- FLOKI surges 316% in a week, enters top 70 cryptos with a $1.43B market cap.
- Community-driven token burn propels FLOKI’s price up over 100% within 24 hours of the burn.
- Memecoin season brings a 3,000% spike in weekly trading volume.
The memecoin Floki Inu (FLOKI) has risen significantly in the last week and is now among the top 70 cryptocurrencies by market capitalization. This quick rise is due to a combination of increase in trading volumes and appreciation in price, community-driven token burn amid the wider memecoin season that has gripped the market recently.
At press time, FLOKI was trading at $0.0001498, up 14% in the last 24 hours and 316% in the past week. FLOKI’s market capitalization in addition surged by 10.26% to $1.43B in the last day.
Community Engagement and Token Burn
The rise of Floki Inu can be attributed to a community action whereby a proposal to burn 2% of the token’s supply received overwhelming support. The token burn was considered good by the community and the investors as it meant reducing supply and possibly increasing the value of the remaining tokens.
This prompted FLOKI’s price to rise , gaining over 100% within 24 hours of the proposal being passes. The burn decision followed about 90% votes for the action, so the community clearly agreed with the decision and engaged in the token’s future.
Surge in Trading Volume and Market Interest
The spike in market capitalization of Floki Inu occurs at a time when the meme coins enjoy a higher interest, which is reflected in their substantial trading volumes and social media attention. FLOKI, as well as other meme coins like PEPE and BONK, among others, have had an explosion in trading volume with Santiment reporting an average rise of 3,000% in weekly trading volume.
FLOKI/USD Technical Analysis
On the FLOKI/USD 4-hour price chart, the Stochastic RSI rating of 14.94 suggests that the asset may be oversold and due for a potential price reversal. Consequently, traders may want to monitor for a bullish crossover or divergence to confirm a possible trend change. If the stochastic RSI indicator continues to trend upwards and crosses above the oversold threshold of 20, it could signal a shift in momentum towards a bullish direction.

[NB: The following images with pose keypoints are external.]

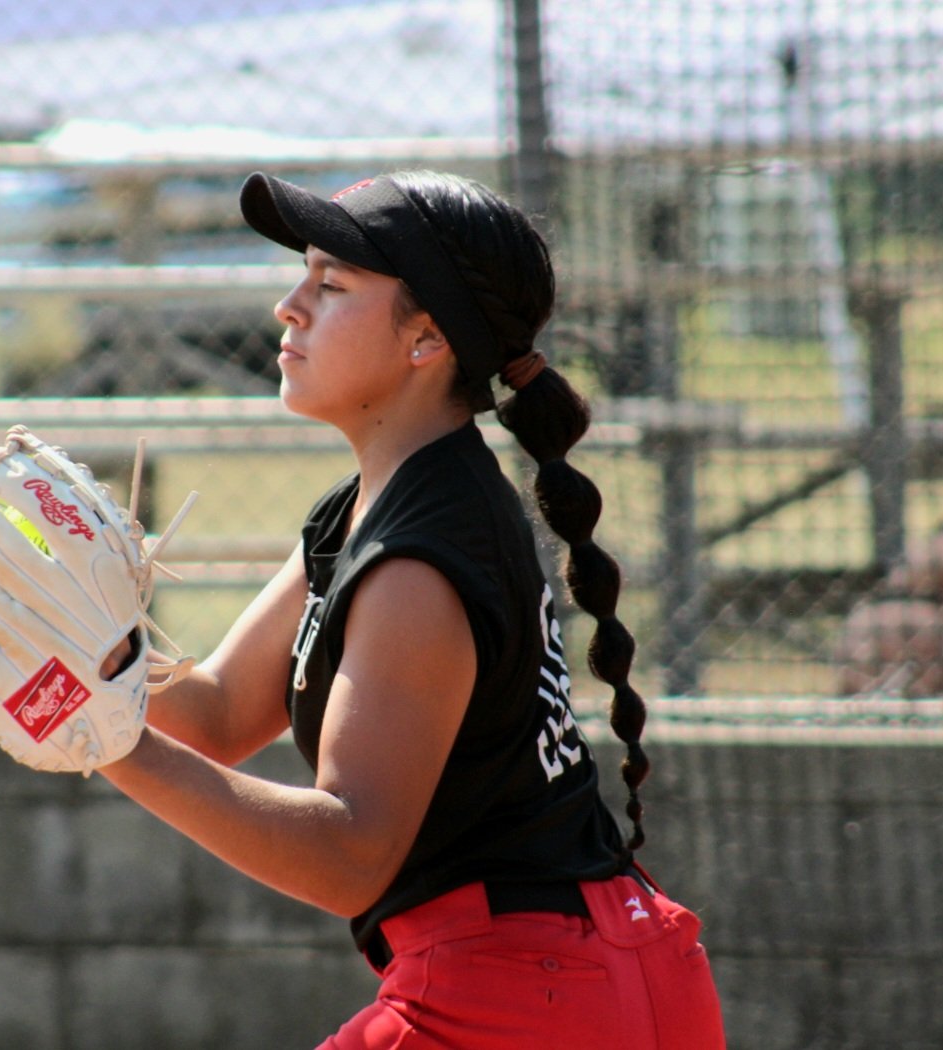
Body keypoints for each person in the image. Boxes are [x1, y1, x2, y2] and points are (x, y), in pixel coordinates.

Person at [98, 169, 726, 1048]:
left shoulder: (417, 562)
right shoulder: (367, 508)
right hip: (562, 971)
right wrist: (90, 658)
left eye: (331, 284)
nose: (289, 304)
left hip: (535, 991)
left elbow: (349, 856)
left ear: (426, 337)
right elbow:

In addition, the Relative Strength Index (RSI) is 73.55 and moving below its signal line, indicating a potential weakening of the current uptrend. This could be a sign for traders to exercise caution and wait for further confirmation before entering any new positions. However, with the stochastic RSI showing signs of a potential bullish reversal, it may be wise to keep a close eye on price action for possible entry points.